Not all optometrists will have specialized training in these areas, especially if they graduated prior to 2000, so it’s always a good idea when choosing an optometrist to ask questions about their specific training and specialties – especially when it comes to ocular disease diagnosis and treatment.
What’s an Ophthalmologist?
An ophthalmologist is a medical doctor (M.D.) that specializes in the eye.
While the training between ophthalmologists and optometrists is now very similar (especially around ocular disease diagnosis and treatment,) there are some marked differences between the two.
First, ophthalmologists are trained to perform surgery, which optometrists are not.
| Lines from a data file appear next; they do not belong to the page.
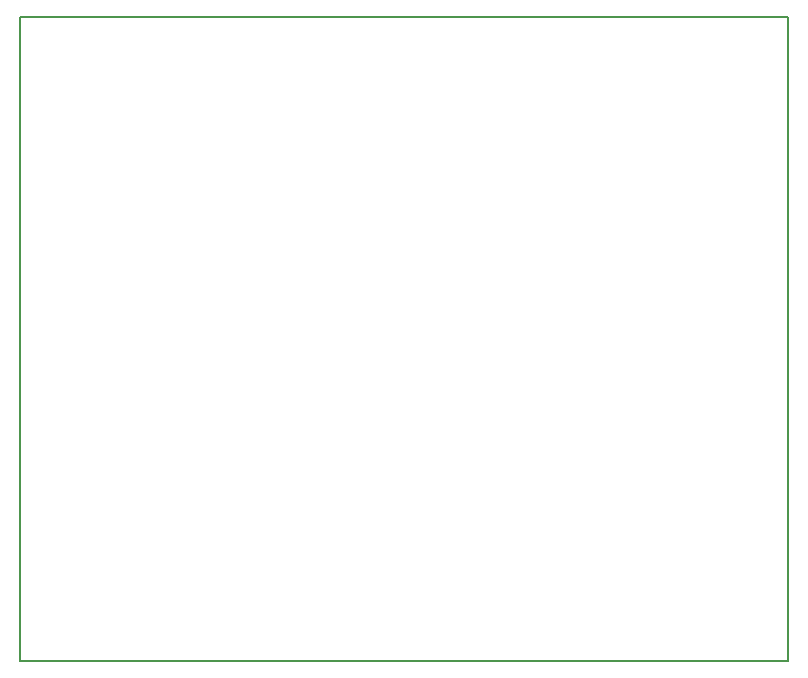
<source format=gbr>
G04 PROTEUS RS274X GERBER FILE*
%FSLAX45Y45*%
%MOMM*%
G01*
%ADD22C,0.203200*%
D22*
X+70569Y+50000D02*
X+6570569Y+50000D01*
X+6570569Y+5500000D01*
X+70569Y+5500000D01*
X+70569Y+50000D01*
M02*

</source>
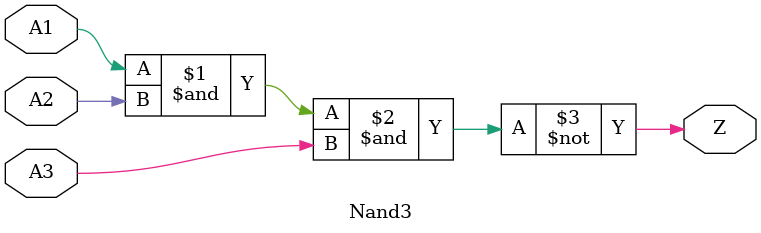
<source format=v>
module Nand3(A1,A2,A3,Z);

input A1,A2,A3;
output Z;

assign Z = (~(A1 & A2 & A3));

endmodule

</source>
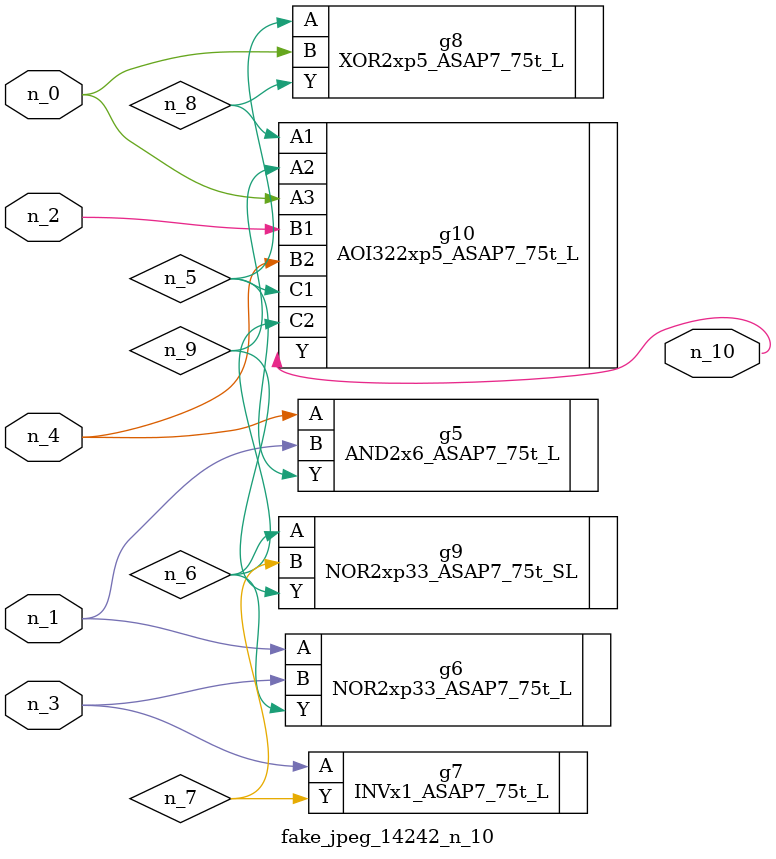
<source format=v>
module fake_jpeg_14242_n_10 (n_3, n_2, n_1, n_0, n_4, n_10);

input n_3;
input n_2;
input n_1;
input n_0;
input n_4;

output n_10;

wire n_8;
wire n_9;
wire n_6;
wire n_5;
wire n_7;

AND2x6_ASAP7_75t_L g5 ( 
.A(n_4),
.B(n_1),
.Y(n_5)
);

NOR2xp33_ASAP7_75t_L g6 ( 
.A(n_1),
.B(n_3),
.Y(n_6)
);

INVx1_ASAP7_75t_L g7 ( 
.A(n_3),
.Y(n_7)
);

XOR2xp5_ASAP7_75t_L g8 ( 
.A(n_5),
.B(n_0),
.Y(n_8)
);

AOI322xp5_ASAP7_75t_L g10 ( 
.A1(n_8),
.A2(n_9),
.A3(n_0),
.B1(n_2),
.B2(n_4),
.C1(n_5),
.C2(n_6),
.Y(n_10)
);

NOR2xp33_ASAP7_75t_SL g9 ( 
.A(n_6),
.B(n_7),
.Y(n_9)
);


endmodule
</source>
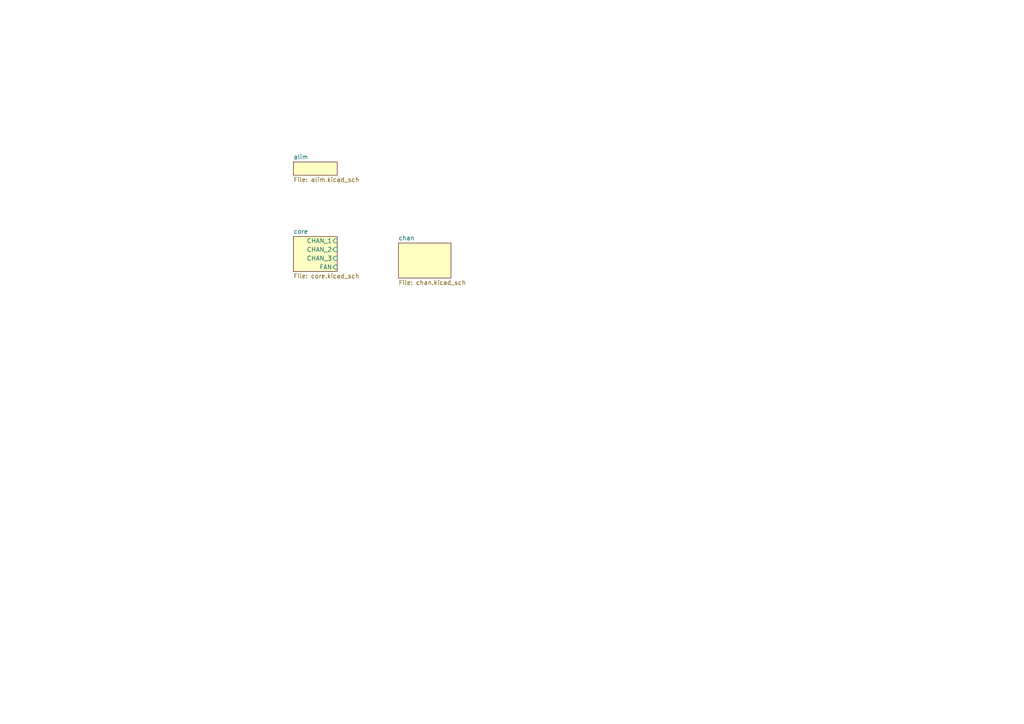
<source format=kicad_sch>
(kicad_sch
	(version 20231120)
	(generator "eeschema")
	(generator_version "8.0")
	(uuid "923bbe6b-84fc-4c9c-ba1b-9f61307feb8d")
	(paper "A4")
	(lib_symbols)
	(sheet
		(at 85.09 68.58)
		(size 12.7 10.16)
		(fields_autoplaced yes)
		(stroke
			(width 0.1524)
			(type solid)
			(color 72 0 0 1)
		)
		(fill
			(color 255 255 194 1.0000)
		)
		(uuid "4ce4c36d-148c-47d6-9616-54f576a18425")
		(property "Sheetname" "core"
			(at 85.09 67.8684 0)
			(effects
				(font
					(size 1.27 1.27)
				)
				(justify left bottom)
			)
		)
		(property "Sheetfile" "core.kicad_sch"
			(at 85.09 79.3246 0)
			(effects
				(font
					(size 1.27 1.27)
				)
				(justify left top)
			)
		)
		(pin "CHAN_1" input
			(at 97.79 69.85 0)
			(effects
				(font
					(size 1.27 1.27)
				)
				(justify right)
			)
			(uuid "8a396085-5099-47ae-918e-2f801e48631f")
		)
		(pin "FAN" input
			(at 97.79 77.47 0)
			(effects
				(font
					(size 1.27 1.27)
				)
				(justify right)
			)
			(uuid "678dfd4c-3672-4cf8-8031-bf398960f8d3")
		)
		(pin "CHAN_2" input
			(at 97.79 72.39 0)
			(effects
				(font
					(size 1.27 1.27)
				)
				(justify right)
			)
			(uuid "9c14ca2a-94c8-41e9-9b10-4feb8f4b762c")
		)
		(pin "CHAN_3" input
			(at 97.79 74.93 0)
			(effects
				(font
					(size 1.27 1.27)
				)
				(justify right)
			)
			(uuid "1294fabe-8375-4c6f-8bd2-8a8c7896f8e9")
		)
		(instances
			(project "Nautilus"
				(path "/923bbe6b-84fc-4c9c-ba1b-9f61307feb8d"
					(page "3")
				)
			)
		)
	)
	(sheet
		(at 85.09 46.99)
		(size 12.7 3.81)
		(fields_autoplaced yes)
		(stroke
			(width 0.1524)
			(type solid)
			(color 72 0 0 1)
		)
		(fill
			(color 255 255 194 1.0000)
		)
		(uuid "60401e2c-1b93-41a8-8dd3-382d53ee0f4f")
		(property "Sheetname" "alim"
			(at 85.09 46.2784 0)
			(effects
				(font
					(size 1.27 1.27)
				)
				(justify left bottom)
			)
		)
		(property "Sheetfile" "alim.kicad_sch"
			(at 85.09 51.3846 0)
			(effects
				(font
					(size 1.27 1.27)
				)
				(justify left top)
			)
		)
		(instances
			(project "Nautilus"
				(path "/923bbe6b-84fc-4c9c-ba1b-9f61307feb8d"
					(page "2")
				)
			)
		)
	)
	(sheet
		(at 115.57 70.485)
		(size 15.24 10.16)
		(fields_autoplaced yes)
		(stroke
			(width 0.1524)
			(type solid)
			(color 72 0 0 1)
		)
		(fill
			(color 255 255 194 1.0000)
		)
		(uuid "8f5d5482-a078-46e1-b2d3-6ce21fabb322")
		(property "Sheetname" "chan"
			(at 115.57 69.7734 0)
			(effects
				(font
					(size 1.27 1.27)
				)
				(justify left bottom)
			)
		)
		(property "Sheetfile" "chan.kicad_sch"
			(at 115.57 81.2296 0)
			(effects
				(font
					(size 1.27 1.27)
				)
				(justify left top)
			)
		)
		(instances
			(project "Nautilus"
				(path "/923bbe6b-84fc-4c9c-ba1b-9f61307feb8d"
					(page "4")
				)
			)
		)
	)
	(sheet_instances
		(path "/"
			(page "1")
		)
	)
)

</source>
This includes things like Lasik vision correction as well as removal of cataracts, or surgery related to eye trauma, burns or detachments of retina.
Second, ophthalmologists have additional specialized training in diagnosing and treating more complex medical eye conditions. So it is not unusual for optometrists and ophthalmologists to work closely-together on hard-to-diagnose conditions or ongoing disease treatment and management.
Third, as M.D.s, ophthalmologists are allowed to prescribe a broader-range of prescription drugs than optometrists.
Ophthalmologist Education & Training
Ophthalmologists will receive four or more years of premedical undergraduate education, four years of medical school, and then one year of internship to get their doctorate degrees. Once they become licensed physicians, they will then undergo a residency of three or more years, with medical and surgical training in eye care.
While all ophthalmologists are trained in vision services such as eye exams, refraction, vision correction and lens prescription, not all ophthalmologists will choose to practice vision correction as a primary service.
Performing eye surgery is more profitable than refractions, so although ophthalmologists by training must be able to perform these services, they will often leave these day-to-day vision services to optometrists to perform instead.
Also, optometrists tend to have more eyewear product (like eyeglass frames and prescription sunglasses), so most primary vision correction is performed not by ophthalmologists, but by optometrists (and often technicians.) It is also not unusual for ophthalmologists and optometrists to work in the same office and co-treat patients.
What About Opticians?
Although opticians have a similar-sounding name to optometrists and ophthalmologists, they are very different from eye doctors: Opticians specialize in filling the lens prescriptions that optometrists and ophthalmologists prescribe.
Opticians will typically receive a one or two-year degree or certification. In a typical optometry practice, the optician will:
- Evaluate the lens prescriptions written by the eye doctor
- Dispense, repair, adjust and replace eyeglass frames, lenses and contacts
- Take measurements of a patient’s face in order to match them up with glasses that are appropriate for their facial structure
- Assist in determining which lenses are appropriate for a patient
- Provide guidance on how to match eyeglass frames with a patient’s personal fashion style or lifestyle
Should I See an Optometrist or an Ophthalmologist?
For most day-to-day eye and vision-care needs, an optometrist will generally be your best choice. Optometrists typically have better appointment availability than ophthalmologists and will often have more eyeglass frame stock options, as well.
Like ophthalmologists, optometrists are trained to perform thorough eye examinations and refractions, as well as vision therapy for things like lazy eye. Some argue that optometrists are actually more skilled at vision correction because they typically perform many more refractions on a day-to-day basis than ophthalmologists. So practice makes perfect … or so the theory goes.
And, because optometrists now have more specialized education in ocular disease diagnosis and management, they are trained to spot many of the same diseases and conditions that in the past only an ophthalmologist was trained to diagnose.
If more serious eye health conditions are found by an optometrist, the optometrist will then refer you out to an ophthalmologist for a more detailed examination or ongoing treatment.